[Extracted data — start]
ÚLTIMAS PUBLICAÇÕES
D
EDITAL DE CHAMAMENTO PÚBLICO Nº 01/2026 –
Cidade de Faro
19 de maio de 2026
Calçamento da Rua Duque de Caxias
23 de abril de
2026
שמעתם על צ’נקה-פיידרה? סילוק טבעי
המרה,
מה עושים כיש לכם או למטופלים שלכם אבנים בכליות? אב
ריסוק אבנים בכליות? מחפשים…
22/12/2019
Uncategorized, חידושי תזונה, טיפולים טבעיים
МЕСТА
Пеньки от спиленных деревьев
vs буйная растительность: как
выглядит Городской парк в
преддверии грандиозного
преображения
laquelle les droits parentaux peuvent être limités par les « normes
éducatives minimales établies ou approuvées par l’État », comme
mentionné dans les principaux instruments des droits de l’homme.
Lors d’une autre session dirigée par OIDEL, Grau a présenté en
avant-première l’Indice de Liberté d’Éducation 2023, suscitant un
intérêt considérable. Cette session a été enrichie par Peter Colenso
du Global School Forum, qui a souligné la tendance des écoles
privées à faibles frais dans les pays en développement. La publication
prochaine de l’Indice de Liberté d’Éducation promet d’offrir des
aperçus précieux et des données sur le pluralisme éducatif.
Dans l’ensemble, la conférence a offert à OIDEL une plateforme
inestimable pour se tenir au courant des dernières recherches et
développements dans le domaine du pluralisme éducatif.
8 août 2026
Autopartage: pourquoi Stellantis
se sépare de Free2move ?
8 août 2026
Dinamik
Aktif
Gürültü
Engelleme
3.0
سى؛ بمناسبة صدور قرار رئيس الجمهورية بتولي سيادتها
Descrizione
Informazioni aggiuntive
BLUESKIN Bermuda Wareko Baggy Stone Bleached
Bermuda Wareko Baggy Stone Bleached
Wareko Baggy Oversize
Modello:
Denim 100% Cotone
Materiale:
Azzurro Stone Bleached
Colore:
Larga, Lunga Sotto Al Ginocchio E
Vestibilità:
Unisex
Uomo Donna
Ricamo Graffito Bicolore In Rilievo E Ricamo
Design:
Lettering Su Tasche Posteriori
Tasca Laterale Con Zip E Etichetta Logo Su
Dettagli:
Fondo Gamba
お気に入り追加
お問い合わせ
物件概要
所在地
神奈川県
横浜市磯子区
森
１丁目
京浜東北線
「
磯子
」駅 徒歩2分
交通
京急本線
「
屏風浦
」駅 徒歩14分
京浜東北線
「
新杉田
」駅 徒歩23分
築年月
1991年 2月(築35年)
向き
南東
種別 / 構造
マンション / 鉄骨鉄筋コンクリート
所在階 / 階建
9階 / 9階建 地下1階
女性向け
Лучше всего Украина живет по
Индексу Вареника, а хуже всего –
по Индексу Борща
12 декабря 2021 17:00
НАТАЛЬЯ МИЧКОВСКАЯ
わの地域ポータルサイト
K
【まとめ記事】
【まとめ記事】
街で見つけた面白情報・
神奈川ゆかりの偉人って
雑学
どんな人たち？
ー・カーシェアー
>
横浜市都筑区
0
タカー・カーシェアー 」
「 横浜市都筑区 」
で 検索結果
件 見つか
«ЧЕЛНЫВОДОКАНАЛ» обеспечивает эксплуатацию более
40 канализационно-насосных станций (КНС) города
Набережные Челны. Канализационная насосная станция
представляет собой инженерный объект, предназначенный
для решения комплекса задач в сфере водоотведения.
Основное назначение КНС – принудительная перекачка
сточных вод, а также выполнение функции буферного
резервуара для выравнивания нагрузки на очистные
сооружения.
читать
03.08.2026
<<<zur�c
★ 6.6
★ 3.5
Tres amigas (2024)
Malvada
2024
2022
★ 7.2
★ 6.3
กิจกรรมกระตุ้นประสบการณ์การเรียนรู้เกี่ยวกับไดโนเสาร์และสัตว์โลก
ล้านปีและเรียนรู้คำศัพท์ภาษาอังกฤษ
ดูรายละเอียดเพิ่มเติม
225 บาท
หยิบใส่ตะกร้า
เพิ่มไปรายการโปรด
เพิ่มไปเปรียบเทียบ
[Extracted data — finish]
Exercise instructions:
Each line containing the word "droits" must be pulled from the listing and copied.

Solution to this exercise:
laquelle les droits parentaux peuvent être limités par les « normes
mentionné dans les principaux instruments des droits de l’homme.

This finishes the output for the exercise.